Remarks as Prepared for SIFMA’s 2015 Anti-Money Laundering & Financial Crimes Conference

Good morning, and welcome to SIFMA’s 15th Annual Anti-Money Laundering and Financial Crimes Conference.

As everyone in this room knows, robust and effectively implemented anti-money laundering and financial crimes compliance programs are integral to a firm’s overall compliance.  As our industry faces the various scandals that have brought new scrutiny, new regulations, and new questions from our clients and our regulators around the globe, institutions across the industry have become increasingly aware that good compliance is essential to staying in business.  This increased recognition of the importance of the compliance function, in turn, means that strengthening compliance departments has become a top priority – and that’s good thing.

Across the industry, firms are investing literally billions of dollars to build up their compliance departments – improving compliance and technological systems and processes, and hiring thousands of new employees.  And while each firm is different, oftentimes compliance departments today have direct access to their firms’ boards of directors and CEOs.  As a result, compliance professionals have gained in stature.

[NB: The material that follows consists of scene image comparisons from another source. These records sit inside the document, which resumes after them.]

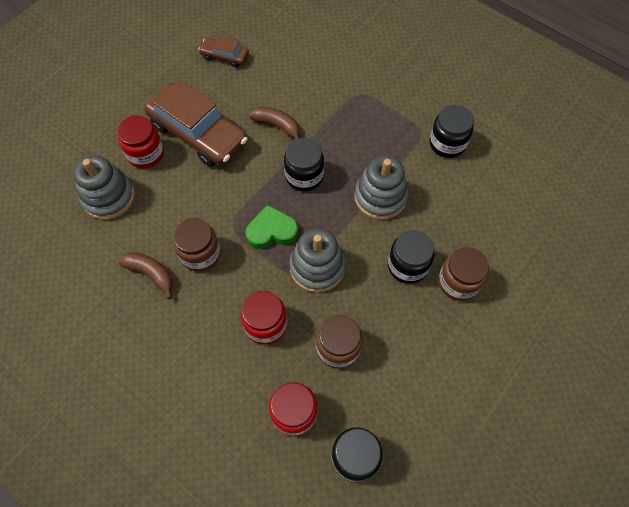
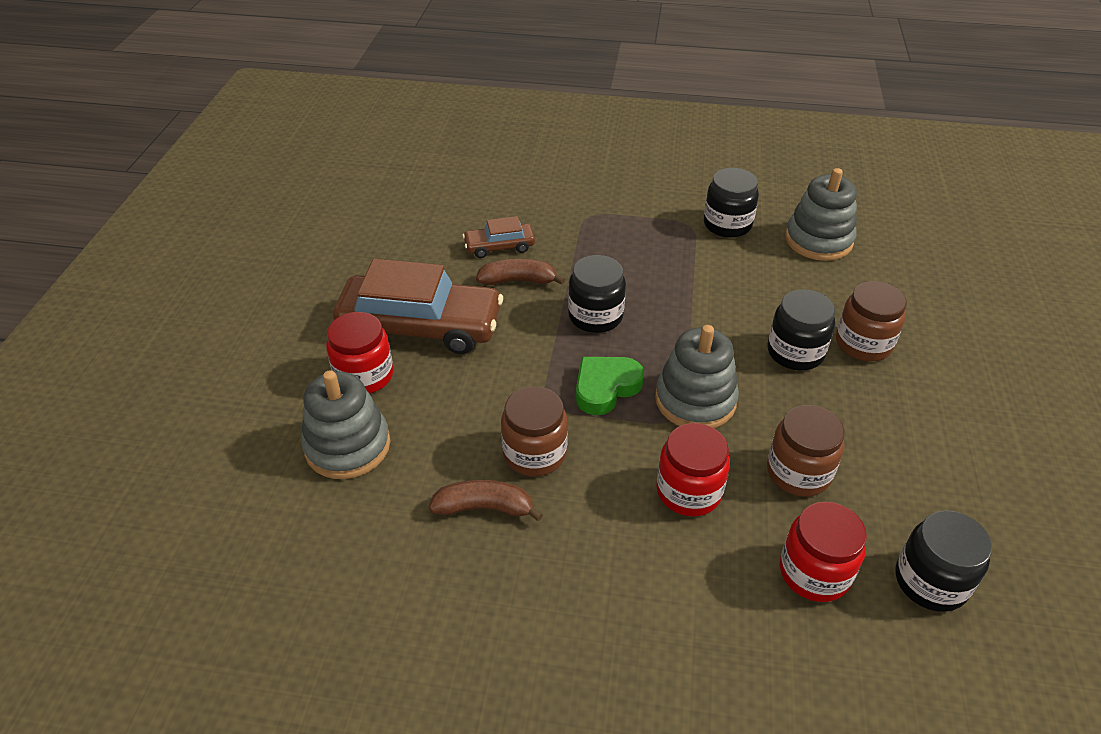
camera: 30 degrees left, 20 degrees down
(225, 56) = (391, 238): brown car -> brown car (499, 246)
(380, 197) = (702, 300): grey stacking toy -> grey stacking toy (818, 240)

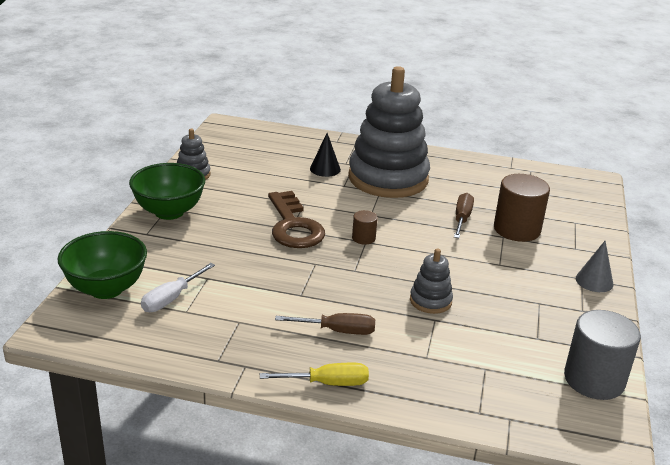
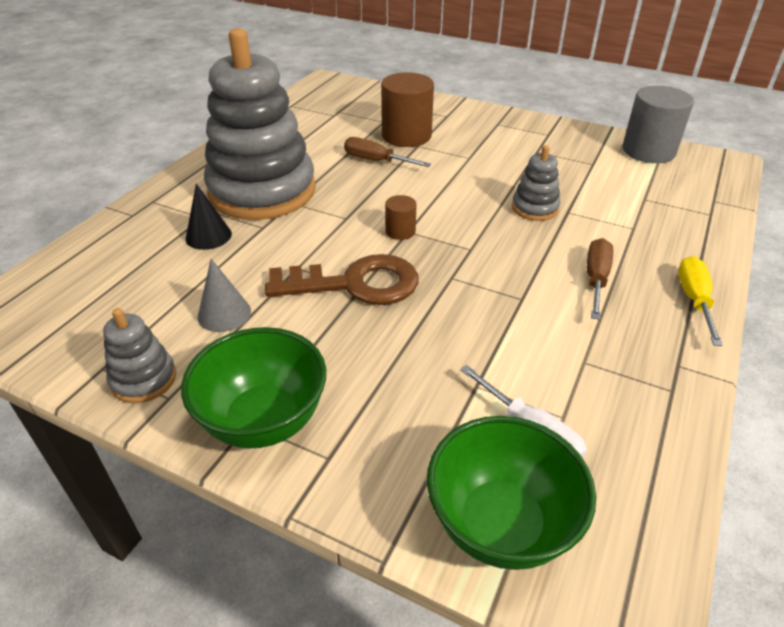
camera: 75 degrees left, 10 degrees up
(594, 281) = (503, 119): grey cone -> grey cone (224, 314)

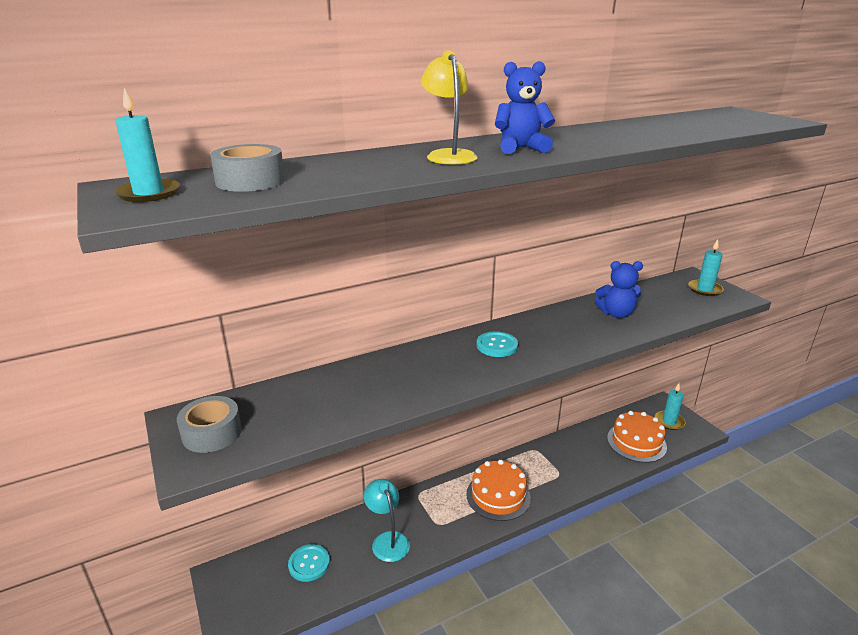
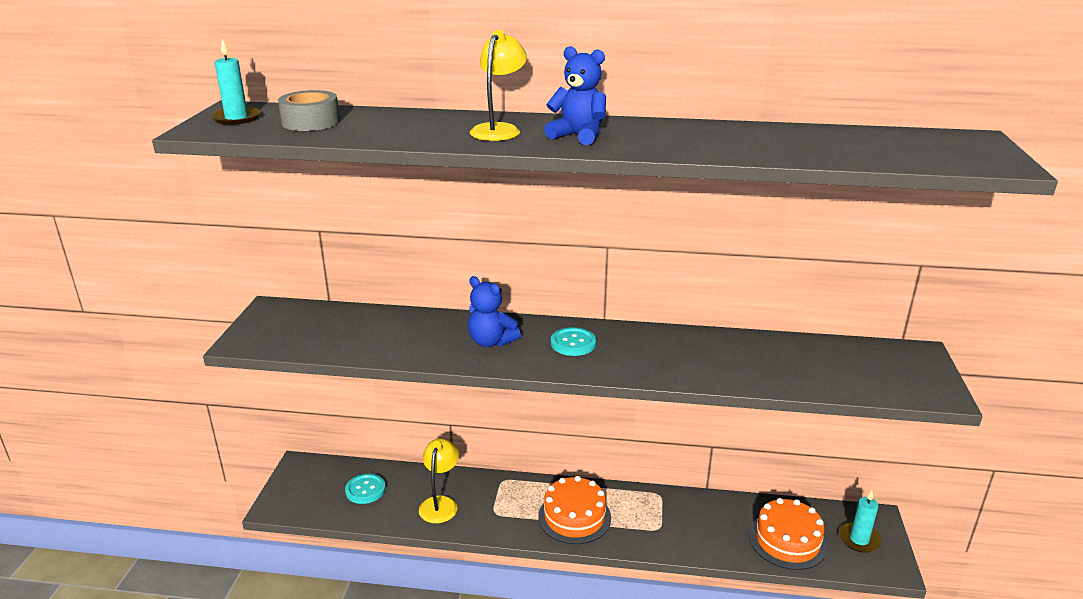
camera: 35 degrees right, 0 degrees up
(212, 433) = (278, 326): grey tape -> none
(387, 540) = (440, 503): turquoise lamp -> yellow lamp
(616, 314) = (746, 358): blue teddy bear -> blue teddy bear (491, 341)
(705, 289) = (907, 371): turquoise candle -> none

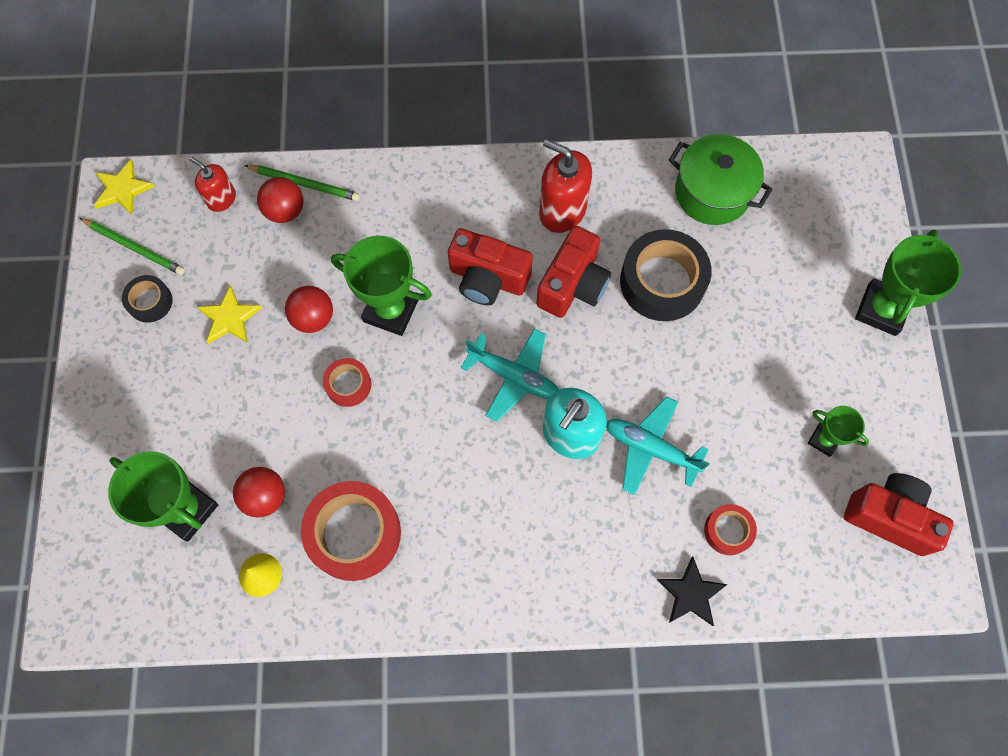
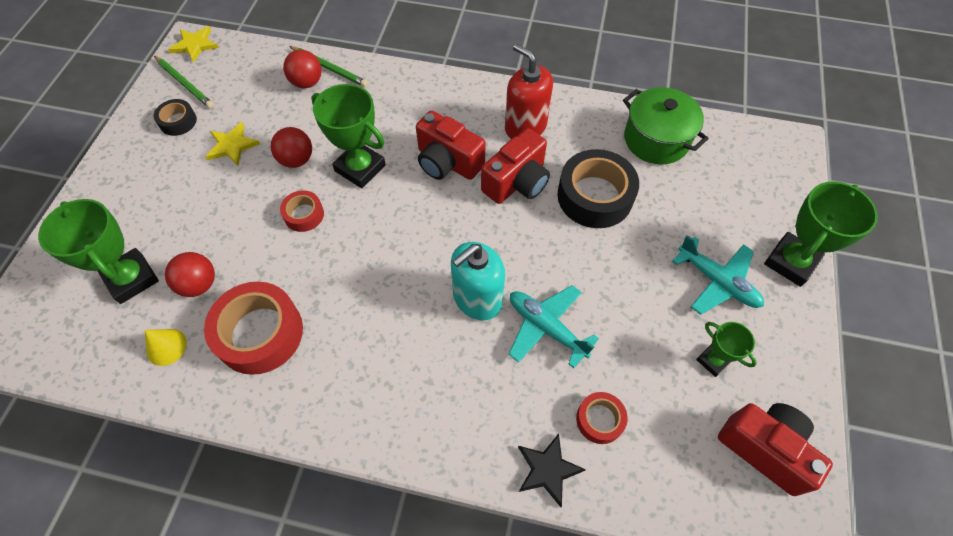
camera: 15 degrees right, 10 degrees down
(221, 199) = (263, 65): red soap dispenser -> none
(513, 377) = (443, 240): turquoise plane -> turquoise plane (717, 282)

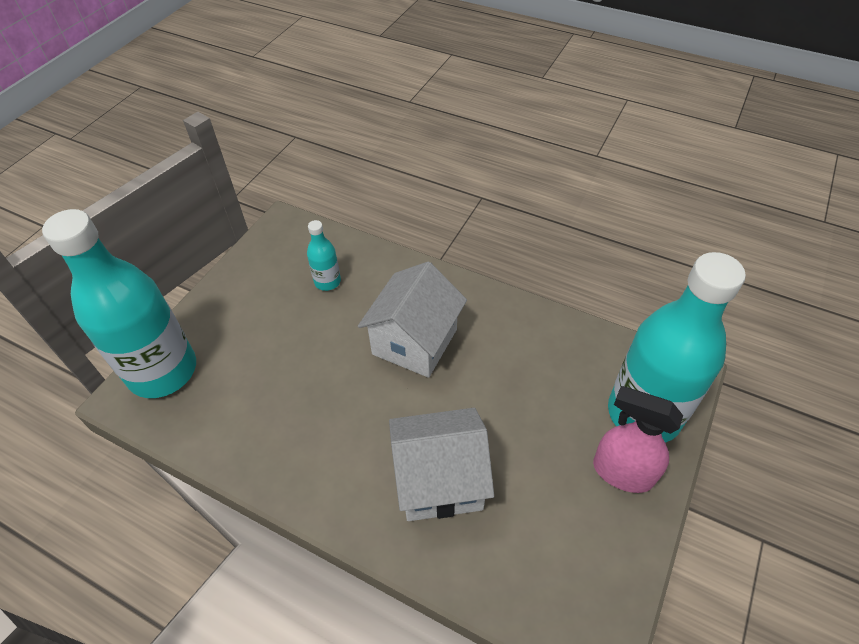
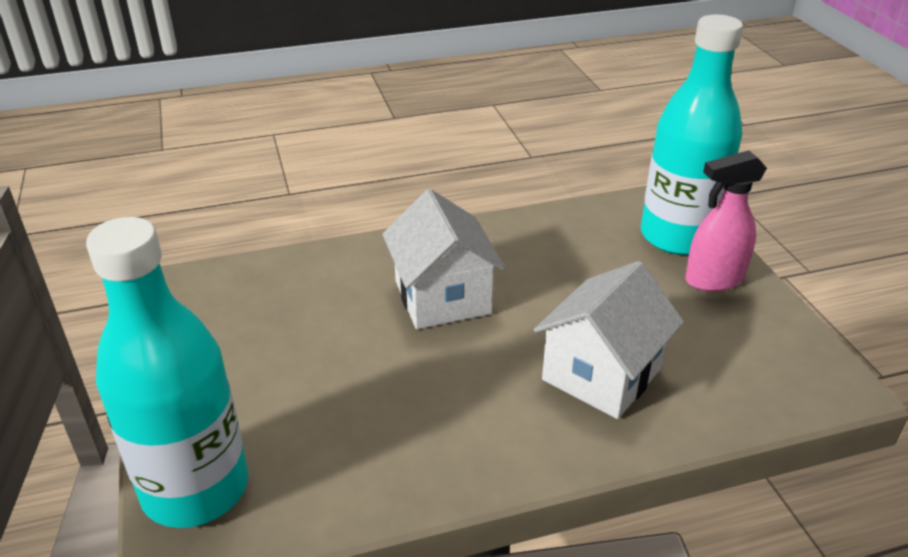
camera: 45 degrees left, 15 degrees down
(327, 282) = (288, 303): turquoise bottle -> none

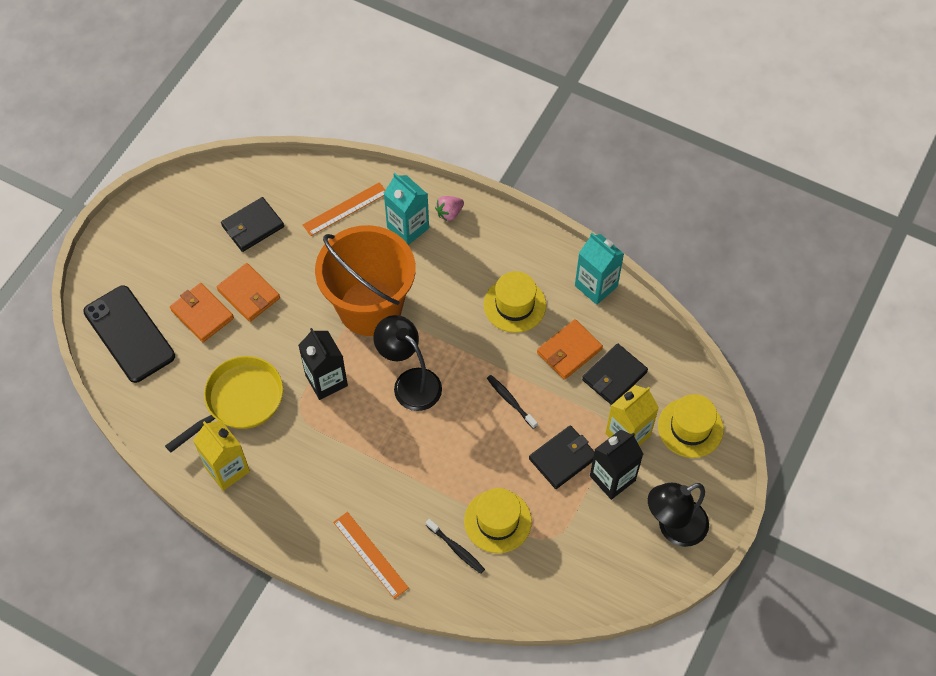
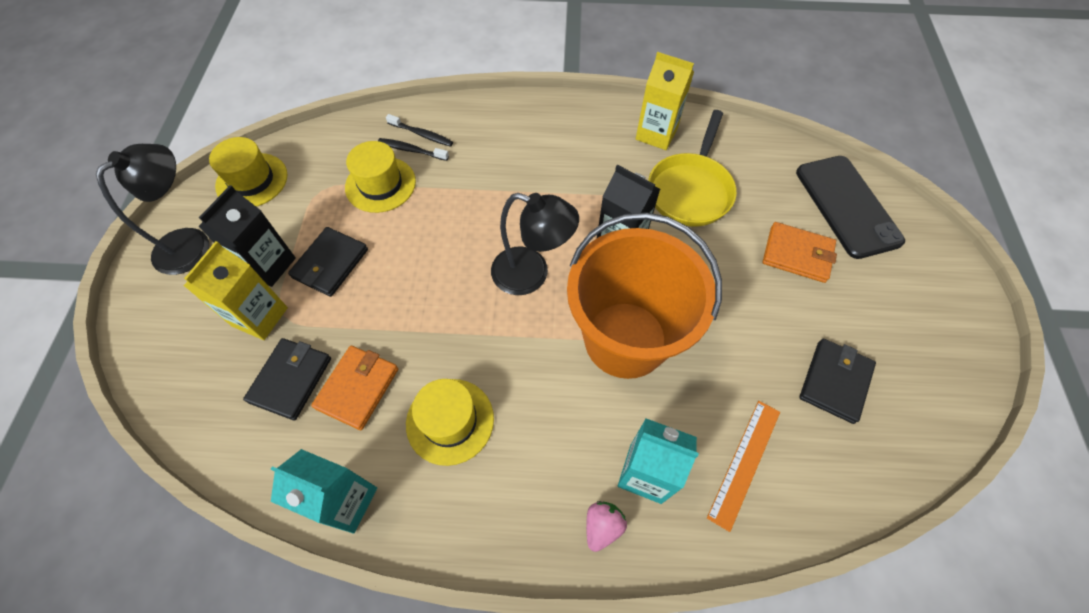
camera: 155 degrees right, 0 degrees up
(129, 334) = (847, 206): black phone -> black phone turned 45 degrees clockwise
(249, 294) = (769, 296): orange wallet -> none
(370, 555) = (488, 120): orange ruler -> none
(510, 401) = (410, 300): black toothbrush -> black toothbrush (422, 134)
(690, 427) = (181, 354): yellow hat -> yellow hat (252, 180)

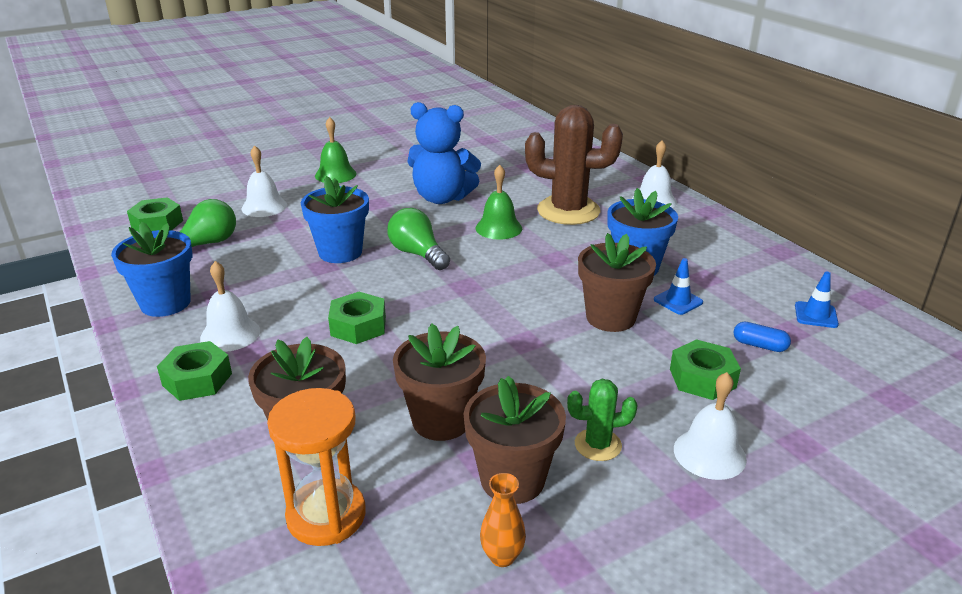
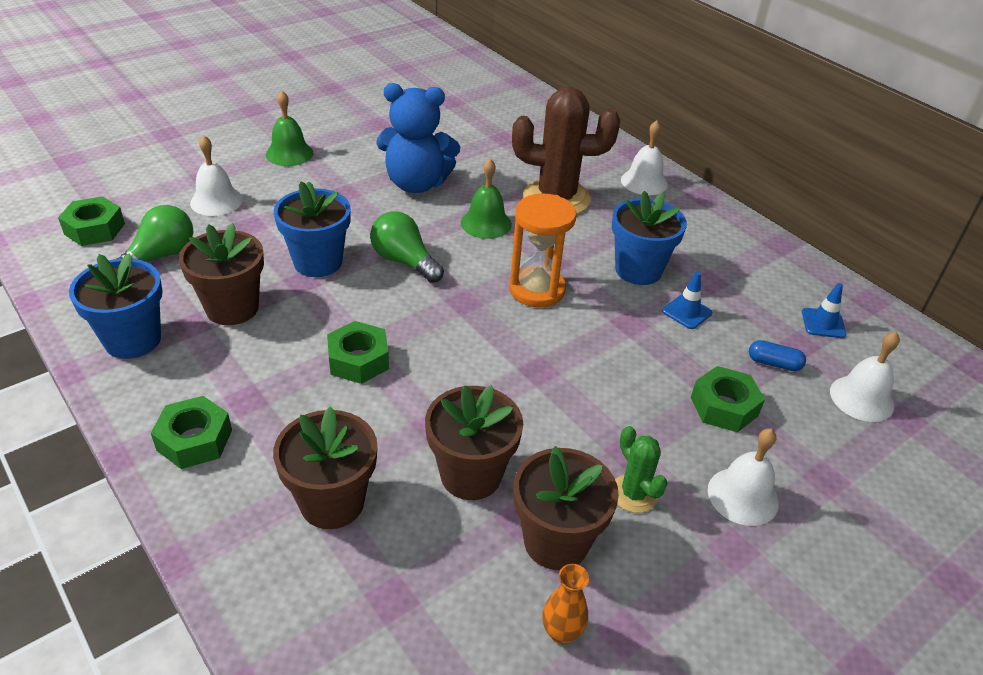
camera: 10 degrees left, 10 degrees up
(230, 334) = (218, 378): white bell -> white bell (861, 398)
(326, 515) = (374, 600): orange hourglass -> orange hourglass (537, 290)
(598, 445) = (633, 494): green cactus -> green cactus turned 75 degrees clockwise
(610, 317) = (622, 336): brown flower pot -> brown flower pot (232, 308)

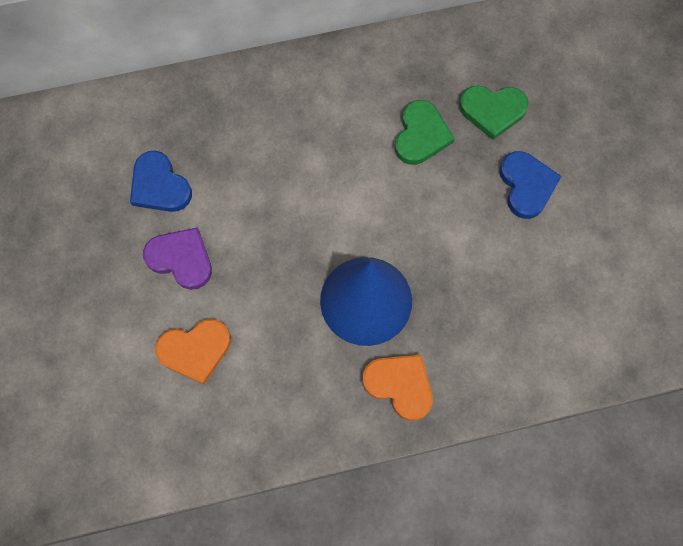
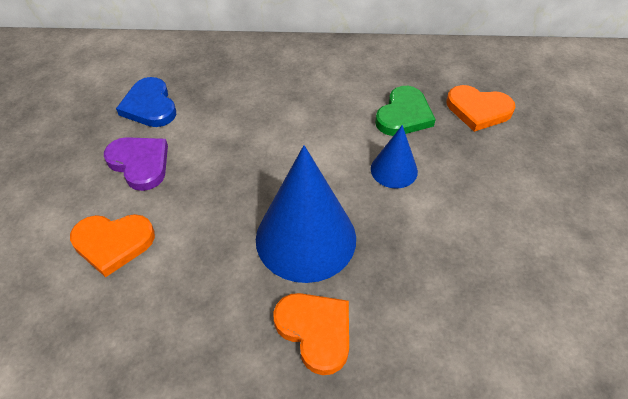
camera: 15 degrees right, 20 degrees down
(426, 205) = (394, 170): none -> blue cone
(492, 111) = (478, 110): green heart -> orange heart
(526, 185) = (502, 174): blue heart -> none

At the same time that we’ve seen an evolution in firms’ compliance departments and expectations, the role of the compliance function has become more complex, and in some ways less clear, as increased responsibilities are being assigned to compliance officers and increased attention to the compliance function is being paid by regulators and law enforcement.  And while compliance departments that effectively partner with business leaders within their firms will likely have greater success in identifying, escalating and addressing both the activities of bad actors as well as potential legal and regulatory risks for their firms, the compliance function cannot bear supervisory responsibility for a firm’s business activities.  Let me be clear—business leaders are the front line supervisors of a firm’s compliance with the law.  We must remain mindful of the lack of clarity in this regard among some of the many global regulators that impact our industry.  SIFMA will continue to work with our regulators and law enforcement to ensure that the role of the compliance advisory function, and potential bases for individual AML and compliance officer liability, are clearly delineated as our industry, the financial markets, and the regulatory landscape evolve.

Clear expectations will ensure that we do not disincentivize qualified compliance professionals or otherwise weaken the compliance function that is so critical, not just to firms’ compliance with legal and regulatory requirements but also to preventing and detecting abuse of our financial system.  As you know very well, the public’s confidence in our financial system is being tested every day.  As an industry, we must continually work together and with our partners in government to share best practices and stay ahead of the bad actors who seek to exploit our financial system.  The risk of bad actors abusing our financial system is one that we must remain ever-vigilant in guarding against, and one that all of you here today deal with on a daily basis.

In addition to sharing best practices, however, we as an industry must continue our engagement with government to ensure that regulatory requirements enable us to focus on doing the right thing, and not just on checking the compliance box to minimize regulatory or examination risk.  The Department of the Treasury and FinCEN undertook extensive efforts to engage the financial industry on the topic of customer due diligence prior to issuing the CDD proposal last summer, and the proposal clearly was designed to address many of the concerns that industry had raised previously.  We very much appreciate this effort, and we urge FinCEN, as it works to finalize the proposed CDD rules, to ensure that the final rules do not require compliance just for the sake of compliance, but rather give financial institutions the flexibility they need to focus on the real risks to their institutions, the financial system, and the safety and security of all Americans.

The role of AML and compliance remains as vital as ever to ensuring that our financial system remains safe, secure and vibrant, and enhancing our partnership with one another and with our regulators and law enforcement helps us work together to stop those who would exploit our financial system.  That is why we are gathered here today, and why this conference is so important to many of you.

We will hear from some of our regulatory partners today, starting with our morning keynote speaker, Andrew Ceresney, the SEC’s Director of Enforcement.  At lunch, we will hear from John Smith, Acting Director of the Office of Foreign Assets Control at the Department of the Treasury.

We appreciate the participation of these speakers, and of all of our moderators and other speakers, at today’s event.

I want to take a moment to thank my colleagues, Aseel Rabie and James Sonne, and the Conference Planning Task Force of SIFMA’s AML & Financial Crimes Committee, for their help in putting together a truly substantive, thought-provoking and all-around great conference that I hope each of you will enjoy and find informative.

I’d also like to thank Meg Zucker and Sterling Daines, who are this year’s co-chairs of the SIFMA AML & Financial Crimes Committee, and I ask that you join me in thanking Jeff Weiss, the outgoing co-chair of the Committee, for all of his work over the past two years.

Many thanks as well to all of our returning sponsors, and our new sponsors this year, for helping us to put on this event.  We really appreciate your support.

Finally, on behalf of SIFMA, I want to thank each of you for your tremendous work and dedication.  We are grateful for all that you do, each and every day, for our industry.  Thank you.